I walked out with the manager who was very quiet.  When we got out to the truck and I was apologizing profusely, I asked her what I needed to do – paperwork, payment, anything?   She said usually she should have someone fill out paperwork but she wasn’t going to worry about it today.  She told me most folks just drive off and that the hoses have quick releases on them.  I thanked her and got into my truck.

It was in there that I collapsed.  That hose was simply the final straw of the morning.  All of it came flooding over me like a giant wave.  The tears just poured from me as sobs came flooding out of me.  I just sat there for awhile allowing it all to be released and felt and honored.  Then I took a big, deep breath, wiped my eyes, decided that I would still go to work and not just go home and hide, and I drove towards the farm.

I am trying.  I really am trying to keep moving forward with my healing.  I do my best to focus upon the positive things that happen each day.  I do my best to focus on the love in my life and the ways in which I still feel Russell’s presence.  The little milestones or bits of sunshine that happen each day do keep me able to at least tread water in the rough sea of grieving.  But the holiday season that started with Thanksgiving and our anniversary is weighing upon me more than I had anticipated.  When just getting out the door to go to a job I love is hard, the time involved planning for events and shopping for dozens of folks seems monumental.  The lack of consistent sunshine, always a winter challenge for me, seems like a voice saying “Just stay home where it is warm and safe and you can hide away from the world.
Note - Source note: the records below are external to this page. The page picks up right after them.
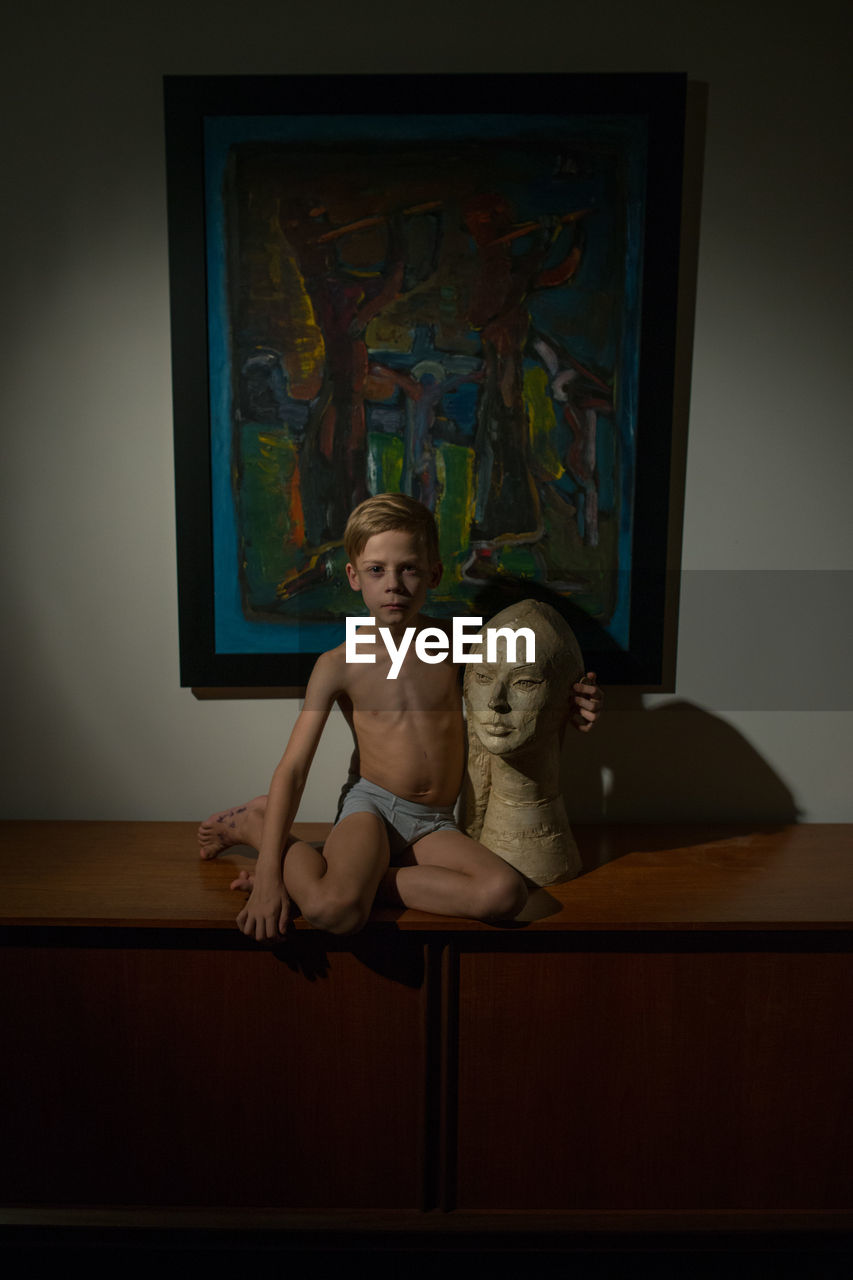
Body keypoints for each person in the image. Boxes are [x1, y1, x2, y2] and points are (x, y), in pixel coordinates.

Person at [198, 494, 602, 939]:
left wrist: (574, 701)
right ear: (354, 576)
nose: (394, 584)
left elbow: (524, 681)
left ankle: (351, 880)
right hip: (371, 808)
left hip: (434, 822)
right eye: (376, 570)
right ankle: (259, 826)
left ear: (433, 573)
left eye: (408, 568)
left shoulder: (458, 642)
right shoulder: (339, 663)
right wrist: (270, 880)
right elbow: (293, 770)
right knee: (335, 912)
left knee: (504, 893)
The horses are fine. The farm is fine. You don’t need to go out. Stay here.”

But here I sit today, in my office at Avalon still humming to myself “Just put one foot in front of the other” over and over and over again.  That gas hose was a gift that opened up the flood gates to my tears which needed to be released. And it opened me up to write again which has been something that has felt very far away for a few weeks and I’ve missed it.   I’m planning to paint a new room addition today with bright colors.  I’m planning to snuggle with my Willow puppy. I’m planning to have conversations about new possibilities for learning and growing with the horses.  I’m planning to find listen closely to my heart and what it most needs right now, in this time, this moment.  I’m planning to allow myself to simply be in the moments of the day and allow myself to float upon the waves of my life.  All because of a gas hose.

2 thoughts on “When the final straw is a gas hose

  • Your writing is helping me cope also. My husband passed just a few months ago after a long battle with cancer. The mail usually gets me even the bills. I am reading profusely and journaling everyday. Also spend a lot of time with the children and grandchildren as time allows. Keep writing for us all out here.

    • Brenda,

      I’m just browsing around on my site which haven’t been to for awhile. Wondering how you are doing? you must be right around the 6 month point which I know was very intense for me. I hope healing is continuing for you.